Однажды чудесная советская писательница на большом собранье заявила, что художнику не надо знать экономические законы или торговлю, чтоб создать художественный образ. Я тогда ответила ей (экспромтом в ту минуту и много, много раз сознательно в последующие разы, как и сейчас): а как же лучший русский писатель после Пушкина, - Гоголь, - настойчиво просил у друзей и знакомых, когда засел за "Мертвые души", книг по статистике, экономике, о русском сельском хозяйстве? Отнюдь не потому только, что хотел знать последние данные о помещичьих усадьбах на Руси, по которым собирался поездить вместе со своим Чичиковым, это - само собой. И не потому только, что его интересовала механика взятия подушных налогов за крестьян у помещика.

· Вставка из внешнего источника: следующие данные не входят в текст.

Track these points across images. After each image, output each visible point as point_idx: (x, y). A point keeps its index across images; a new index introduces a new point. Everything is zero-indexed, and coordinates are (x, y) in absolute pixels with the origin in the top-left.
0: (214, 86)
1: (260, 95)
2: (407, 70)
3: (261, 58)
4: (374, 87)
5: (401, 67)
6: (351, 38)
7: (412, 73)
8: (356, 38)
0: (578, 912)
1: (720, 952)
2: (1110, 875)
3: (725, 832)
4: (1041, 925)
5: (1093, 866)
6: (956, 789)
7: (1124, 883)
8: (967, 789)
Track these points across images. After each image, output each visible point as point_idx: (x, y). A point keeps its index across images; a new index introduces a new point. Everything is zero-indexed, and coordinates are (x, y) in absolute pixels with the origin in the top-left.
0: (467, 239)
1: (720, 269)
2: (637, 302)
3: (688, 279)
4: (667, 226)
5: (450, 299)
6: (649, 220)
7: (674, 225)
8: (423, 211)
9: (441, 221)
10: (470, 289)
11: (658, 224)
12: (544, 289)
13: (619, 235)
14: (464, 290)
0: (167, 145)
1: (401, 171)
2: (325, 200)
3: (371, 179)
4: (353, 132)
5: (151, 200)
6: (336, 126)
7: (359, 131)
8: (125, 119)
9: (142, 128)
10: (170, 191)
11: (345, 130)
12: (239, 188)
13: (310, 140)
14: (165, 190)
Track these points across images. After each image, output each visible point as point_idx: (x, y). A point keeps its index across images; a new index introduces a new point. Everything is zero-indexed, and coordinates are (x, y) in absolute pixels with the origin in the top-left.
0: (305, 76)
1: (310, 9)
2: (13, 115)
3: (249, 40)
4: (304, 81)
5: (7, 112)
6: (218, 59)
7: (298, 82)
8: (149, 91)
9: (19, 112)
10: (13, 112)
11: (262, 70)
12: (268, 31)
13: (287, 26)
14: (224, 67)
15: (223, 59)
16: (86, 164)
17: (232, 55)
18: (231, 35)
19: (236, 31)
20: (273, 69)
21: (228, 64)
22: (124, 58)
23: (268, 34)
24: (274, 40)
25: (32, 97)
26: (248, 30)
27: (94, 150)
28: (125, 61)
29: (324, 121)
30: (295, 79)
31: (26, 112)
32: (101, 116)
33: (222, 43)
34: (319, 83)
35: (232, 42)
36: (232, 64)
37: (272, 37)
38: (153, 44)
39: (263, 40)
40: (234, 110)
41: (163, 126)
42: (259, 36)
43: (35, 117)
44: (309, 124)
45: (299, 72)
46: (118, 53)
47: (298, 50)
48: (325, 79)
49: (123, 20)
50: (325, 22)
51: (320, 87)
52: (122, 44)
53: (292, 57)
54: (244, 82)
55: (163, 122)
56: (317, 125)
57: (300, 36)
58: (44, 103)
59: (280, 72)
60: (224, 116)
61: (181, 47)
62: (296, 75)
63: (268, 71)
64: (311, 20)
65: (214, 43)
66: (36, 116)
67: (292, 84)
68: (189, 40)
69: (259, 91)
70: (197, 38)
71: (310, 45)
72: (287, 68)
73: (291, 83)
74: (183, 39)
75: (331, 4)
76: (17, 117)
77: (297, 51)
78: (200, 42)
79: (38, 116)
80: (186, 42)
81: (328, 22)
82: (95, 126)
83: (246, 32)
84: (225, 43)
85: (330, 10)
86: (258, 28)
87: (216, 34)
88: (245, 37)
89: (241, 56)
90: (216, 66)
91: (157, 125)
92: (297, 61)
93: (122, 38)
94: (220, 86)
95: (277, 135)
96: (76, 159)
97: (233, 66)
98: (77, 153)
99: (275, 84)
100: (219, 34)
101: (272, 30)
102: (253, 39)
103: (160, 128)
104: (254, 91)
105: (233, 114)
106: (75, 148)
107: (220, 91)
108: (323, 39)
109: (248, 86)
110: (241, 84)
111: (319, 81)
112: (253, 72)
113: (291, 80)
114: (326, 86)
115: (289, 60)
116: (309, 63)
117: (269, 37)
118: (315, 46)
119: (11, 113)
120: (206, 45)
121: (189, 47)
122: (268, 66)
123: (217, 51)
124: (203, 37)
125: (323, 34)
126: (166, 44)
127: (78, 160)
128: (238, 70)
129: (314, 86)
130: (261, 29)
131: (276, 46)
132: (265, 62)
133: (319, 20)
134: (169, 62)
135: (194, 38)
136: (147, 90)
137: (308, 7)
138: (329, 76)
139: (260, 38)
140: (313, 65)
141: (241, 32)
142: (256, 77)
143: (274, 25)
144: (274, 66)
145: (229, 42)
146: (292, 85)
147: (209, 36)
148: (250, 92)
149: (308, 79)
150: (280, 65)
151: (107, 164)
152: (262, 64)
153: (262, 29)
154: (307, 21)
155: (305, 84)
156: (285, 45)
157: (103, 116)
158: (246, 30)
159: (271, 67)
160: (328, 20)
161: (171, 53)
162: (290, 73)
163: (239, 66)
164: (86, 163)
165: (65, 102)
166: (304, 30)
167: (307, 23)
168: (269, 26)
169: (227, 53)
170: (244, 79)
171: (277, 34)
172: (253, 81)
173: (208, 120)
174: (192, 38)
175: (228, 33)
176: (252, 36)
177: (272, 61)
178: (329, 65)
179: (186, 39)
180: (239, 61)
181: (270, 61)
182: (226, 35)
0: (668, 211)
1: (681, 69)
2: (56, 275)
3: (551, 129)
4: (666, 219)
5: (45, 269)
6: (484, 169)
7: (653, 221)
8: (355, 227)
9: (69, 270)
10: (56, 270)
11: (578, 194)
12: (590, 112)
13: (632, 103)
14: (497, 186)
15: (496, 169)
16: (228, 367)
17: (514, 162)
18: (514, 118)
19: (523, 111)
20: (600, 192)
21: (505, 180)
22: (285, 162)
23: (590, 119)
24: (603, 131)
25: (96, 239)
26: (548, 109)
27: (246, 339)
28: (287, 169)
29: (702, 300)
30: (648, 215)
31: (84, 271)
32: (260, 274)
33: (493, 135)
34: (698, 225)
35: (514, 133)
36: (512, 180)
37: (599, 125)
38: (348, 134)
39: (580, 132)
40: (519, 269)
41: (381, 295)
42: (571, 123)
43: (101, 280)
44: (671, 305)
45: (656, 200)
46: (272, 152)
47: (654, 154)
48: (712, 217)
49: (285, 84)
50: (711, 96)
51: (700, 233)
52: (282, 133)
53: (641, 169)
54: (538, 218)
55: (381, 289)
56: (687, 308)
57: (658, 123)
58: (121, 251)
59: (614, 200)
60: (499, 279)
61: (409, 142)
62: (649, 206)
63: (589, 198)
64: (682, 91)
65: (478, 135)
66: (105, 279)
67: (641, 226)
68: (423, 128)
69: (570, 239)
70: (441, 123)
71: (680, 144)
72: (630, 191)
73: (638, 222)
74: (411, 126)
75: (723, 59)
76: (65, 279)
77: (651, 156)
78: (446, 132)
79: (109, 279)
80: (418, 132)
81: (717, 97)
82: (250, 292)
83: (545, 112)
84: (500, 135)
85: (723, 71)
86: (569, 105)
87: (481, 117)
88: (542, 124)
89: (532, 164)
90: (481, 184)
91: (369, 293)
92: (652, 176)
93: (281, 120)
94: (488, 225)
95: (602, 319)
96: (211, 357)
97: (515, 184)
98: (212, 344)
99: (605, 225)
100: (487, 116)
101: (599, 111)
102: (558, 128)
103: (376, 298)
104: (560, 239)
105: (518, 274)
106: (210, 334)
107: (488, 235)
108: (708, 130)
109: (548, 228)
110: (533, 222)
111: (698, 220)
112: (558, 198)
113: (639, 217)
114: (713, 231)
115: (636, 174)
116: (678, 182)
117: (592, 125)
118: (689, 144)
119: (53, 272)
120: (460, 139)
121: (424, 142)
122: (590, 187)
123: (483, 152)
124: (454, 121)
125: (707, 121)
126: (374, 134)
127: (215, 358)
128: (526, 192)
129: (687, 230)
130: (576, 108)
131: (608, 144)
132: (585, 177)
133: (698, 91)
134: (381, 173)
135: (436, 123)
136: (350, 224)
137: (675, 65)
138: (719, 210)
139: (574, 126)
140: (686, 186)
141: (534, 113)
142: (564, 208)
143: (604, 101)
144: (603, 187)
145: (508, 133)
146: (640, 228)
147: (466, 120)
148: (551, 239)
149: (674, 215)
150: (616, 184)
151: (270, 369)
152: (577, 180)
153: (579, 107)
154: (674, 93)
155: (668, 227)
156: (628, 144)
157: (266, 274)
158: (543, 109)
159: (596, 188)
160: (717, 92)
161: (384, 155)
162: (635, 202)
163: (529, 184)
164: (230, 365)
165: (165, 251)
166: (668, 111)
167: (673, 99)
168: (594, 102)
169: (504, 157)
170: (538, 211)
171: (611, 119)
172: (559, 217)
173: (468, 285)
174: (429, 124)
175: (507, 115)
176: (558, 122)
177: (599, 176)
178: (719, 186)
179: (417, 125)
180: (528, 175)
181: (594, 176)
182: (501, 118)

Это - тоже само собой, ведь он должен был знать, прекращается ли налог за "душу" сразу, как эта душа помрет, или надо помещику платить и за мертвого до новой "ревизской сказки", ведь на этом был построен весь его замысел, на это именно, как на удивительный казус, полный необыкновенных возможностей для романа, - обратил его внимание Пушкин. Но роль Гоголя, как великого творца-художника, вовсе не исчерпывалась этими, как мы их назвали бы сейчас, техническими моментами. Гоголь оставил нам галерею бессмертных художественных образов, - я не представляю себе ни единого грамотного человека в нашей стране, кто, прочитав "Мертвые души", при одном только упоминании имен: Коробочка, Собакевич, Манилов, Чичиков, - не представил бы их себе, как ж и в ы х, с плотью и кровью той человеческой особенности, какую мы именуем характером. Как живых - а не внешне-условно.